In 2015, Mondelēz told the BCTGM union it would spend $130 million to install new production lines at its new bakery Mexico, and close nine of its 16 production lines in Chicago. Nabisco has been making some products at a plant in Monterrey, Mexico, since 2003. In 2014, it opened a $350 million plant outside of Monterrey, while closing plants in Philadelphia and Toronto.

The immense new facility sits in an industrial park in the desert, an hour from Monterrey city limits and 120 miles from the U.S. Mexican border. IWJ said workers are bused to and from the bakery, which is surrounded by fencing, and earn just a little over a dollar an hour.

“Mondelēz-Nabisco has come to treat its workers just the same way they would the other commodities that go into Oreos, such as cocoa, sugar, flour, and so on,” IWJ says in the report. “We found this to be one of the clearest demonstrations of how the company has broken faith with its workers, and by extension … with consumers.”

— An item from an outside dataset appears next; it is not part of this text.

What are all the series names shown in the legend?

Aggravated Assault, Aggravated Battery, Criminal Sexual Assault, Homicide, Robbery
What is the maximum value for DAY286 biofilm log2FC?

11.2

Mondelēz-Nabisco also broke faith with the communities that supported it, IWJ said: downsizing after taking in over $91 million in public subsidies going back as far as 1993.

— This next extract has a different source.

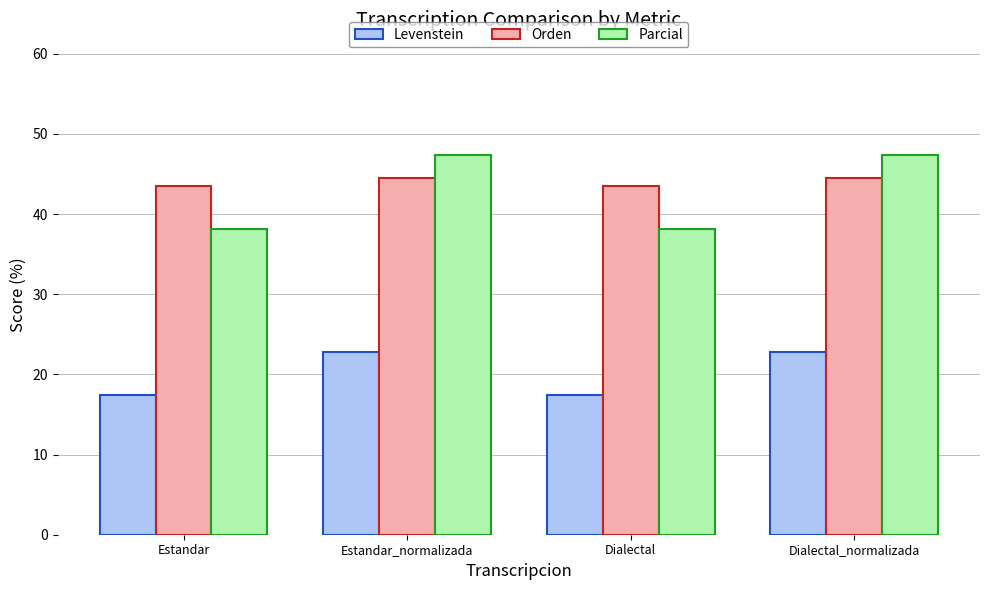

What value does the Levenstein series have at Dialectal_normalizada?

22.9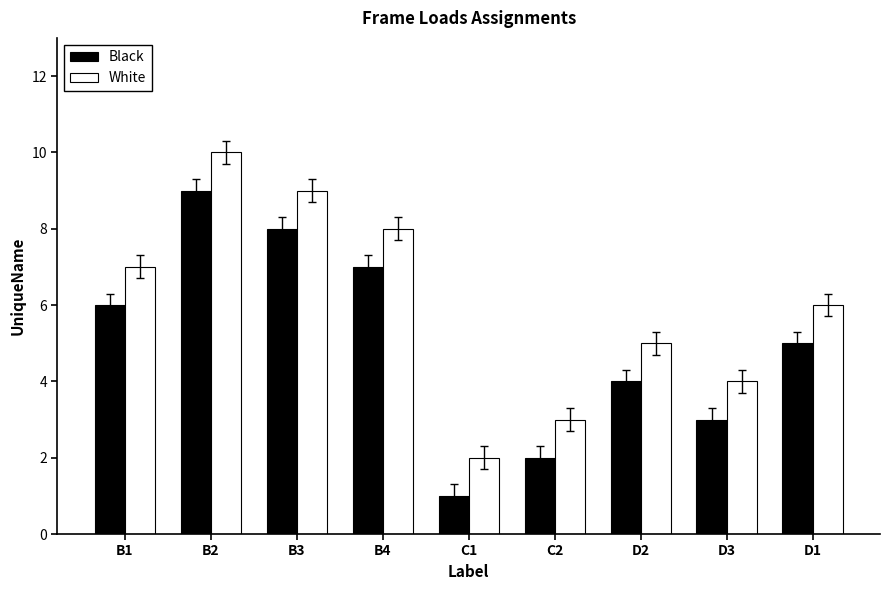

Does the chart contain stacked bars?

No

Why devastate workers and communities? To pay obscene compensation to those making the decisions, IWJ concluded.  Former Mondelēz-Nabisco CEO Irene Rosenfeld made more than $185 million in the last nine years and is leaving the company with a $35 million personal pension, $50 million severance and over $70 million in additional stock options. Incoming CEO Dirk Van de Put stands to make $55 million in his first year.